Trevino predilige, si diceva, un ritmo sostenuto, una lettura severa, decisa, piuttosto asciutta, a tratti perfino aggressiva, come nelle veementi esplosioni a piena orchestra, certune davvero eccessive, ma comprensibili all'interno di un tale contesto, che gioca a esacerbare alcuni passaggi: l'ultima, ad esempio, al termine del Finale, quella che nelle intenzioni di Mahler avrebbe dovuto abbattere l'eroe sinfonico, ha fatto sobbalzare sulla sedia più di una persona; tuttavia è necessario, se si vuole che esso risuoni quale vero e fatale coup de grace.
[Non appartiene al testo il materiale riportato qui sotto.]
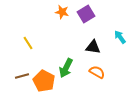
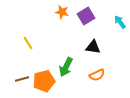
purple square: moved 2 px down
cyan arrow: moved 15 px up
green arrow: moved 1 px up
orange semicircle: moved 3 px down; rotated 126 degrees clockwise
brown line: moved 3 px down
orange pentagon: rotated 30 degrees clockwise
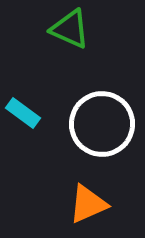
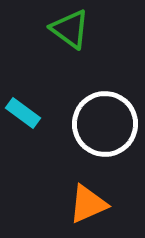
green triangle: rotated 12 degrees clockwise
white circle: moved 3 px right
In questa cupezza sterminata c'è posto però anche per oasi di serenità, per quanto illusorie (addirittura per vere parentesi di trionfalismo, come la coda dell'Allegro energico): l'Andante moderato, pur fremendo in sublimi abbandoni tardoromantici investiti di pletorismo, che talvolta richiamano il Rachmaninov del Secondo Concerto, introduce una distensione prima del Finale, tappa fondamentale per prendere fiato dopo due ponderosi movimenti in minore e un Finale che da solo occupa quasi metà dell'intera sinfonia – struttura che la avvicina in questo alla Nona di Beethoven. Anche qui, Trevino non si adagia su esangui mollezze: di fondo si avverte una sostenutezza che non viene mai meno e sospinge innanzi la melodia anche quando incespica su malinconiche pensosità: ma ciò non fa che esaltare il carattere del brano, brano che risulta morbido e ben cantato.
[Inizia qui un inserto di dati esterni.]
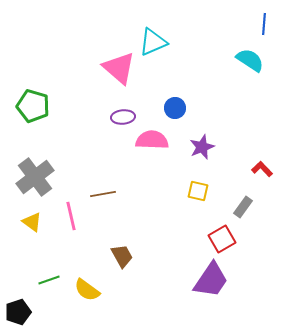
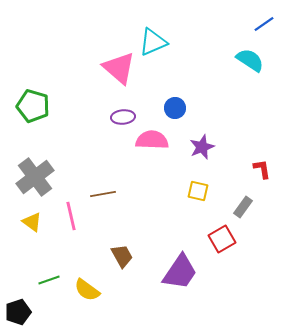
blue line: rotated 50 degrees clockwise
red L-shape: rotated 35 degrees clockwise
purple trapezoid: moved 31 px left, 8 px up
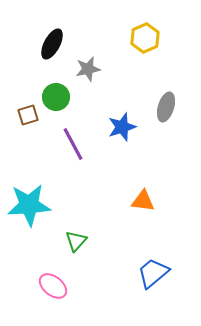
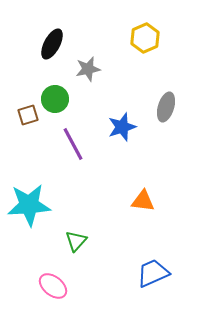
green circle: moved 1 px left, 2 px down
blue trapezoid: rotated 16 degrees clockwise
E poi il Finale. Il Finale più complesso mai scritto da Mahler, che segue grosso modo l'andamento di quello della Seconda: frammenti tematici, dapprima esposti in apparenza casualmente, quasi giustapposti senza un motivo, e poi via via ripresi, ampliati, messi tra loro in dialogo, fatti scontrare, collidere, risorgere e annegare, in un saliscendi emotivo che Bruckner, coi suoi crescendo troncati di netto e le sue ripartenze, aveva appena suggerito e fatto intravedere, ma che qui sono calati in un calvario – interpretabile, anche se non necessariamente, come una forma-sonata – tutto teso all'annientamento definitivo, oltre il quale vi è il nulla del silenzio. L'abilità di Trevino sta qui, come già nei primi due movimenti, nel non far scemare la tensione, nel tenerla sempre viva, dalla frenesia delle quartine di semicrome, che scivolano via febbrili, all'incedere dei passi più teatrali, alle brevi distensioni e ai crolli improvvisi, che sarebbe riduttivo ricondurre alle sole martellate, invero più scenografiche che indispensabili.
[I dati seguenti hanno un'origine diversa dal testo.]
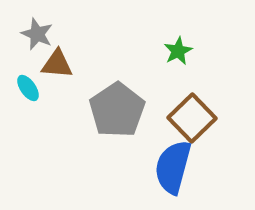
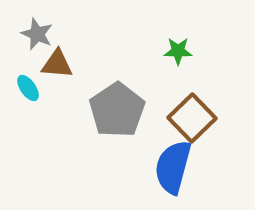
green star: rotated 28 degrees clockwise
In piena forma, l'OSN risponde partecipe alle indicazioni del direttore con la perizia e la precisione cui ha abituato i suoi fedelissimi. Particolarmente apprezzati sono stati gli interventi di legni e ottoni, dal clarinetto di Enrico Maria Baroni al penetrante corno inglese di Teresa Vicentini, dalla cupa e minacciosa tuba di Matteo Magli al primo trombone di Diego Di Mario; un encomio anche per gli otto corni, nove con l'assistente, e a tutta la sezione degli archi. Qualche impercettibile défaillance della prima tromba, nel registro acuto, chiamata a spiccare da sola su tutta l'orchestra in rischiosi passaggi scoperti, non inficia una prova di alto valore artistico, salutata dagli applausi convinti di un pubblico provato ma soddisfatto.